Limites?





Les "limites" de l'ontophanie numérique

Quand l'expérience de la psychanalyse rencontre les expériences liées à l'Internet un ensemble de questions arrive nécessairement, certaines auraient tendance à se poser en termes de limites. Ce que je crois, c'est que penser vraiment les limites est une expérience impossible avec cet "objet" qu'est l'Internet. Personne ne sait ce que les mondes numériques sont vraiment en ce moment, ni ce qu'ils produiront dans 3 ou 4 ans, et encore moins plus tard. Je propose plutôt d'essayer de saisir ce qui se trouve "entamé" par l'existence de l'Internet, quand il s'agit d' une pratique que l'on connait bien, ce qui se trouve "déplacé", ce qui apparait comme "impensé" ou insuffisamment pensé , et d'en tirer les conséquences.
C'est pour poser les limites du concept-clé de son livre "L'Etre et L'Ecran" que Stéphane Vial évoque la psychanalyse dans sa conclusion: "quoiqu'elle propose une phénoménologie miraculeuse de l'expérience d'exister....l'ontophanie numérique a des limites..". Et pour approcher ces "limites", il note que: "il existe des formes d'expériences existentielles..qui sont incommensurables avec l'ontophanie numérique, comme l'expérience de la tendresse maternelle, de l'intimité amoureuse, ou encore de la cure psychanalytique". Ces "points de butée" , la méthode employée (phénoménologique) dans tout le livre les rendait facilement prévisibles. Et en retour, ils éclairent le parti pris du livre (priorité à "l'apparaitre").

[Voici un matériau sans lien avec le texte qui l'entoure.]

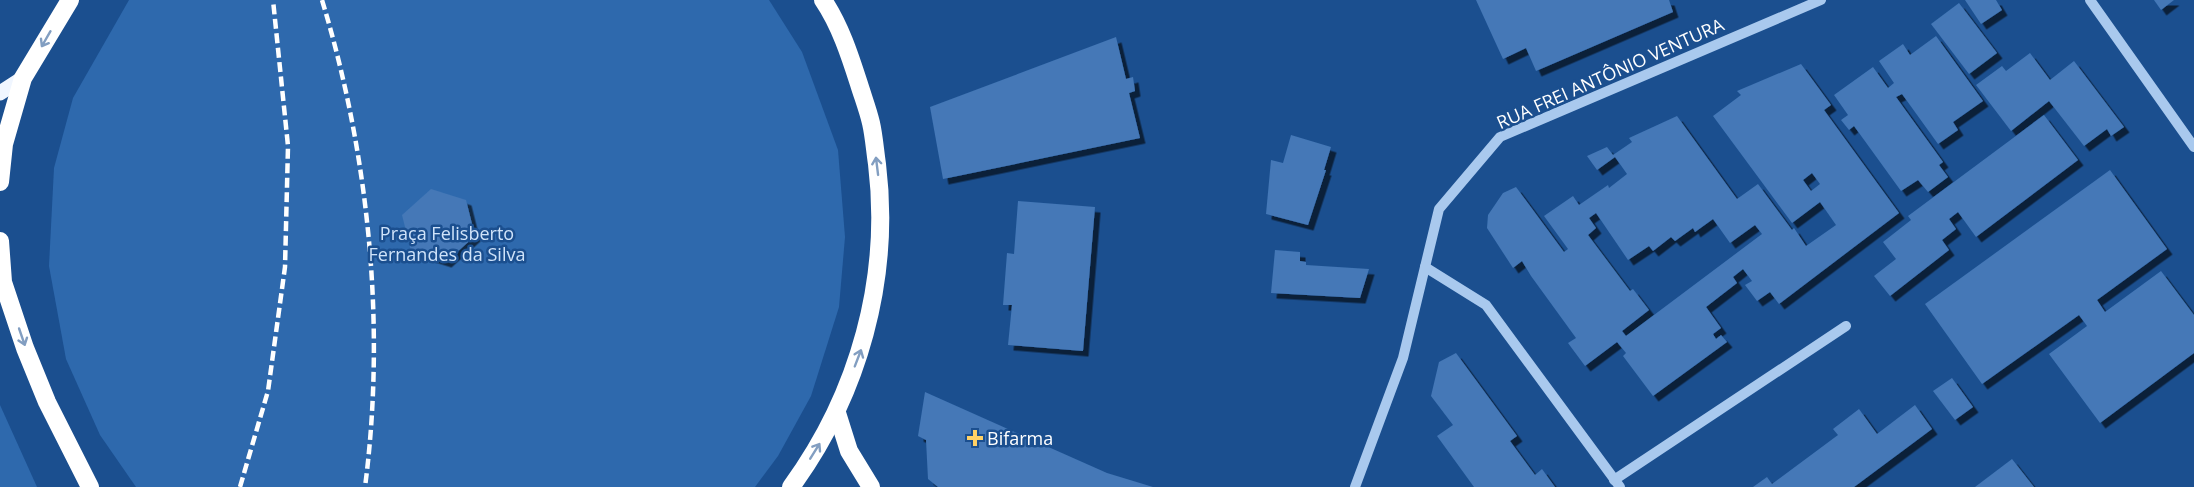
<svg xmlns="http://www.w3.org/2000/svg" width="2194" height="487" font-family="'Open Sans',sans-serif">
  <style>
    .green { fill: #2e69ad }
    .building { fill: #4478b7; fill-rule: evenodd; filter: url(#shadow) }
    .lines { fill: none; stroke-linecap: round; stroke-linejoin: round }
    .minor { stroke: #a9c9ee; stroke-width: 10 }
    .major { stroke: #f0f6ff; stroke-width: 15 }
    .highway { stroke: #fff; stroke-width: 18 }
    .rail { stroke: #fff; stroke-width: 4.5; stroke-dasharray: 10 4.5; stroke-linecap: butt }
    .oneway { stroke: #829ec1 }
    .poi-dot { fill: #ffd166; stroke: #1b4f8f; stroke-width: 2 }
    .labels { text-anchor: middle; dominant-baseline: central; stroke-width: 5; stroke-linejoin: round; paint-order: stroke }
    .street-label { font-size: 18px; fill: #fff; stroke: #1b4f8f }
    .park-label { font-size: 18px; fill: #cfe3fa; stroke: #1b4f8f }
    .poi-label { font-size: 18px; fill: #fff; stroke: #1b4f8f; text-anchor: start }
  </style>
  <defs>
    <filter id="shadow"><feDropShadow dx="5.5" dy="5.5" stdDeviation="0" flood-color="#0009"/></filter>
  </defs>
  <rect width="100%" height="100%" fill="#1b4f8f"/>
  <g class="green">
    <path d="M129,0H769L802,52L838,150L845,237L839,307L811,396L778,456L755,487H136L100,435L66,359L49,266L54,168L73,98Z"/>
    <path d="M0,405L37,487H0Z"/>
  </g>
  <g class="building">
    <path d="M1476,0H1669L1673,12L1536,71L1526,48L1503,59Z"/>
    <path d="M1965,0H1996L2002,10L1981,24Z"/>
    <path d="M2154,0H2174L2161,10Z"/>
    <path d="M1959,3L1997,53L1969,74L1931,24Z"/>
    <path d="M1936,36L1983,101L1953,122L1958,130L1938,144L1902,94L1896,97L1943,162L1939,165L1948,177L1928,192L1918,180L1901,191L1854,126L1849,130L1841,120L1848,115L1834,95L1873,67L1888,88L1894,83L1879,61L1903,44L1910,55Z"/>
    <path d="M1116,37L1126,79L1133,77L1135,91L1129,93L1140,138L943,179L930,107Z"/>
    <path d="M2030,53L2050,80L2074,61L2124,127L2111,136L2107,129L2084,146L2049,101L2011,131L1976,85L2002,66L2006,71Z"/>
    <path d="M1801,64L1831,105L1824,110L1899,213L1779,304L1770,292L1757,301L1745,285L1752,281L1743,269L1733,277L1737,283L1706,307L1721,328L1713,334L1716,339L1721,335L1727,342L1653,396L1623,356L1626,353L1617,342L1585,366L1568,343L1576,338L1531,276L1522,261L1513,268L1487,228L1488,215L1503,193L1516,187L1564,252L1568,249L1544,216L1573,196L1579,205L1608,185L1609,188L1627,174L1615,157L1597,170L1587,156L1607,147L1613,155L1632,142L1629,138L1677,116L1737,199L1758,184L1792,230L1794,228L1806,246L1836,225L1820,202L1792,223L1713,116L1741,95L1737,91ZM1812,173L1820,184L1811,191L1803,180ZM1596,213L1628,260L1649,246L1653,251L1671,237L1675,241L1693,228L1695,232L1713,219L1730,243L1755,225L1762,234L1626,336L1622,331L1649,310L1633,289L1630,291L1588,235L1596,228L1589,218Z"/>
    <path d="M2044,115L2078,160L1976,237L1958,212L1949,219L1956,229L1942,240L1949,250L1890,296L1874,276L1896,259L1883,242L1911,220L1908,216Z"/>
    <path d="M1291,135L1331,147L1324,170H1326L1308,225L1266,214L1271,160L1283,163Z"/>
    <path d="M2110,170L2167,249L2097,300L2105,312L2161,271L2194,315V353L2100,423L2049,354L2087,326L2079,315L1982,384L1925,304Z"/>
    <path d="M431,189L466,200L475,236L446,262L411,251L402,215Z"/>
    <path d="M1018,201L1095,207L1083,351L1008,345L1012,305H1003L1007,253L1014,254Z"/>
    <path d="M1275,250L1300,252V261L1306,262V265L1369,269L1360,298L1271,293Z"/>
    <path d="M1456,353L1517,436L1510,441L1535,475L1542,469L1555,487H1474L1437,436L1453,425L1431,396L1439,362Z"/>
    <path d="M1952,378L1973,407L1955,420L1933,391Z"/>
    <path d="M925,392L1107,473L1153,487H938L928,479L926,440L918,436Z"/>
    <path d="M1915,405L1932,429L1854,487H1753L1767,477L1772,484L1838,435L1833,429L1859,409L1877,434Z"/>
    <path d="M2012,459L2034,487H1975Z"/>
  </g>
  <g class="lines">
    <g class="minor">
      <path d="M2090,0L2194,147"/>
      <path d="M1425,267L1486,305L1620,487"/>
      <path d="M1614,480L1846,326"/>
      <path d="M1355,487L1403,358L1439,209L1500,137L1821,0"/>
    </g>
    <path class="major" d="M0,93L23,78"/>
    <g class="highway">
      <path d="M0,182L4,144L23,78L70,0"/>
      <path d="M0,241L3,282L25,348L47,402L90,487"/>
      <path d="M837,413L849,451L871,487"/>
      <path d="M791,487C859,394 891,278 877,164C875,151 874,136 871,123C868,110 863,97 859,84C850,56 840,25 823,0"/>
    </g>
    <g class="rail">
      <path d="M322,0C369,155 386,326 365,487"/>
      <path d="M240,487L268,391L285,267L288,146L273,0"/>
    </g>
  </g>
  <defs><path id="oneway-shaft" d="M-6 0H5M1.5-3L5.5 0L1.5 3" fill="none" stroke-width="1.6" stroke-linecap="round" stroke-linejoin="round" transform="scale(1.5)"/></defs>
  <g class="oneway">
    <use href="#oneway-shaft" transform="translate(46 39) rotate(120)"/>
    <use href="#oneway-shaft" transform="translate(877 166) rotate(-97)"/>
    <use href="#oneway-shaft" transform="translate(22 337) rotate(71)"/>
    <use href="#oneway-shaft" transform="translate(858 358) rotate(-69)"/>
    <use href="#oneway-shaft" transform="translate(815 451) rotate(-58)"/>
  </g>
  <path class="poi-dot" d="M972 429h6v6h6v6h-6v6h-6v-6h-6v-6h6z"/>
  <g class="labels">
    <g class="street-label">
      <text transform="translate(1610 73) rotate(-24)">RUA FREI ANTÔNIO VENTURA</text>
    </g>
    <g class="park-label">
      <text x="447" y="233">Praça Felisberto<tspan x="447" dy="21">Fernandes da Silva</tspan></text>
    </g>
    <g class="poi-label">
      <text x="987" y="438">Bifarma</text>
    </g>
  </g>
</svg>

Pour cerner cet "incommensurable", Stéphane Vial propose d'opposer "l'ontophanie du face à face" à "l'ontophanie numérique". Citant ma page déjà ancienne ( 2007) le non-virtualisable de la psychanalyse il affirme que ce que j'appelle "présence authentique" , seule l'aura phénoménologique de l'ontophanie du face à face peut la donner. Mais une telle extension du "concept" d'ontophanie pour y placer la psychanalyse est bien inutile car on retrouve ce "geste" (ou des opérations apparentées) dans toutes les polémiques qui ont opposé et opposent phénoménologues et psychanalystes sur ce qu'est l'inconscient. En introduisant la cure psychanalytique comme "réserve", Stéphane Vial indique un point de butée à l'extension généralisée de ce qu'il propose comme "ontophanie numérique" et en cela , je suis d'accord avec lui. Mais en proposant pour cette expérience l'idée d'ontophanie du face à face (et son aura), il maintient la prédominance de "l'apparaitre". La co-présence(dissymétrique) dans la séance de psychanalyse et surtout le "travail" avec l'inconscient qui s'y produit sont ainsi bien mal "approchés" (comme c'est le cas dans la plupart des phénoménologies), et l'opposition qui a été posée comme point de départ ("incommensurable") se trouve radicalement relativisée.

Mais si cette expression est réductrice, la description de l'expérience psychanalytique comme expérience phénomenotechniquement produite l'est encore davantage. Pour S.Vial, elle est produite par le truchement de ces appareils que sont "le divan, le fauteuil et les quatre murs du cabinet":"le cabinet de l'analyste est un appareil qui fonde la possibilité de l'apparaitre de l'inconscient et de l'insight". L'apparaitre de l'inconscient ? puis-je dire que l'inconscient peut "apparaitre" tout seul ? un peu n'importe où? un rêve, un lapsus...autre chose...Disons (pour aller vite) que les conditions pour analyser les formations de l'inconscient et leurs effets ne résultent pas automatiquement du dispositif "un divan, un fauteuil et quatre murs", car ce dispositif est loin de constituer à lui seul "l'outil" de la psychanalyse. L'outil de la psychanalyse, c'est l'interprétation, rendue possible par ce qui se passe dans le "transfert-contre-transfert" (divan ou non). Disons que ce qui caractérise la "technique psychanalytique", c'est un travail conjugué d'écoute et de parole pour lequel il faut "un psychanalyste" c'est-à-dire quelqu'un qui se soit formé à la capacité d'entendre ce qui se dit quand "un psychanalysant" associe, et un psychanalysant qui associe dans le temps présent de la séance. On ne voit guère en quoi le numérique pourrait ici agir comme "révélateur" de ce qu'est l'expérience psychanalytique, si ce n'est a contrario: l'expérience du temps que l'on peut faire dans une séance de trois quarts d'heure maintes fois répétée peut permettre de mieux saisir ce que le vécu de la temporalité sur l'Internet a de superficiel et d'accéléré.